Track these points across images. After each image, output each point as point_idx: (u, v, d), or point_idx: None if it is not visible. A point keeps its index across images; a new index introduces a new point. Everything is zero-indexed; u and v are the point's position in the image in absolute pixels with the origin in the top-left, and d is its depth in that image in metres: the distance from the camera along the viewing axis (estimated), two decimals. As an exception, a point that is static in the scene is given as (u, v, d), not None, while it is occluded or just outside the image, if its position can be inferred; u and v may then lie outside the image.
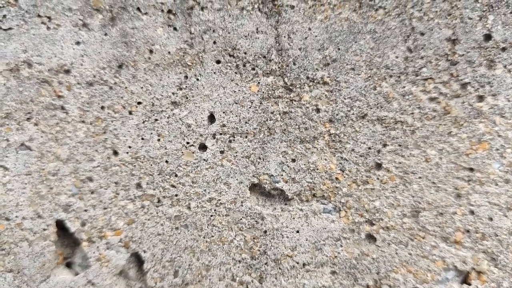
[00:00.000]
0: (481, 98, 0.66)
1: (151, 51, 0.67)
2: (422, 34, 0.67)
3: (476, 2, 0.67)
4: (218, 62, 0.67)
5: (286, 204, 0.66)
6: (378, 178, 0.66)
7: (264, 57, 0.67)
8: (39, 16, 0.67)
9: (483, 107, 0.66)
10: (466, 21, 0.67)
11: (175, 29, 0.67)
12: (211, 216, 0.66)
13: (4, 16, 0.67)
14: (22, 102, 0.67)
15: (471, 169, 0.66)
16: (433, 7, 0.67)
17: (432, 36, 0.67)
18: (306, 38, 0.67)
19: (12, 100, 0.67)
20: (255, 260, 0.66)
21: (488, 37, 0.66)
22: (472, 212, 0.65)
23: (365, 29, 0.67)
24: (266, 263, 0.67)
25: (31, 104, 0.67)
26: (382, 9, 0.67)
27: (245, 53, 0.67)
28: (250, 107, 0.67)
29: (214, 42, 0.67)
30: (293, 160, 0.66)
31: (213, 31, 0.67)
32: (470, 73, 0.67)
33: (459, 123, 0.66)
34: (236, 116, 0.67)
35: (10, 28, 0.67)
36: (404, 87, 0.67)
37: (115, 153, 0.67)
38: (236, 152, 0.66)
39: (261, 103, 0.67)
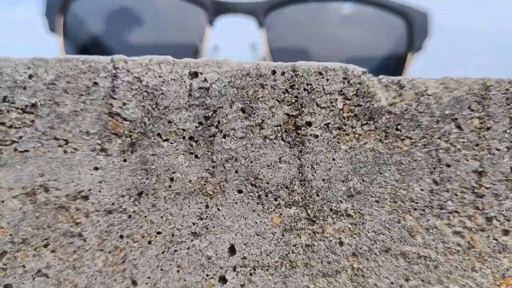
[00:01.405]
0: (506, 232, 0.65)
1: (171, 179, 0.66)
2: (449, 166, 0.66)
3: (504, 132, 0.65)
4: (240, 191, 0.66)
5: (306, 337, 0.65)
6: (400, 313, 0.65)
7: (287, 187, 0.66)
8: (56, 138, 0.66)
9: (508, 241, 0.65)
10: (493, 152, 0.66)
11: (196, 156, 0.66)
12: None
13: (20, 137, 0.65)
14: (38, 228, 0.65)
15: (494, 305, 0.65)
16: (461, 137, 0.66)
17: (458, 168, 0.66)
18: (330, 169, 0.66)
19: (28, 225, 0.65)
20: None
21: (515, 169, 0.65)
22: None
23: (390, 160, 0.66)
24: None
25: (48, 230, 0.65)
26: (408, 139, 0.66)
27: (267, 183, 0.66)
28: (271, 239, 0.66)
29: (236, 171, 0.66)
30: (315, 294, 0.65)
31: (235, 160, 0.65)
32: (496, 206, 0.65)
33: (483, 258, 0.65)
34: (258, 248, 0.65)
35: (26, 151, 0.65)
36: (428, 220, 0.66)
37: (134, 283, 0.65)
38: (256, 286, 0.65)
39: (283, 235, 0.66)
# # # # # # #
- [The problem] Your reply is to repeat, unchanged, the lines above running from the one with "2: (422, 34, 0.67)" up to and including the one with "39: (261, 103, 0.67)".

- [Your response]
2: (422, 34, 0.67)
3: (476, 2, 0.67)
4: (218, 62, 0.67)
5: (286, 204, 0.66)
6: (378, 178, 0.66)
7: (264, 57, 0.67)
8: (39, 16, 0.67)
9: (483, 107, 0.66)
10: (466, 21, 0.67)
11: (175, 29, 0.67)
12: (211, 216, 0.66)
13: (4, 16, 0.67)
14: (22, 102, 0.67)
15: (471, 169, 0.66)
16: (433, 7, 0.67)
17: (432, 36, 0.67)
18: (306, 38, 0.67)
19: (12, 100, 0.67)
20: (255, 260, 0.66)
21: (488, 37, 0.66)
22: (472, 212, 0.65)
23: (365, 29, 0.67)
24: (266, 263, 0.67)
25: (31, 104, 0.67)
26: (382, 9, 0.67)
27: (245, 53, 0.67)
28: (250, 107, 0.67)
29: (214, 42, 0.67)
30: (293, 160, 0.66)
31: (213, 31, 0.67)
32: (470, 73, 0.67)
33: (459, 123, 0.66)
34: (236, 116, 0.67)
35: (10, 28, 0.67)
36: (404, 87, 0.67)
37: (115, 153, 0.67)
38: (236, 152, 0.66)
39: (261, 103, 0.67)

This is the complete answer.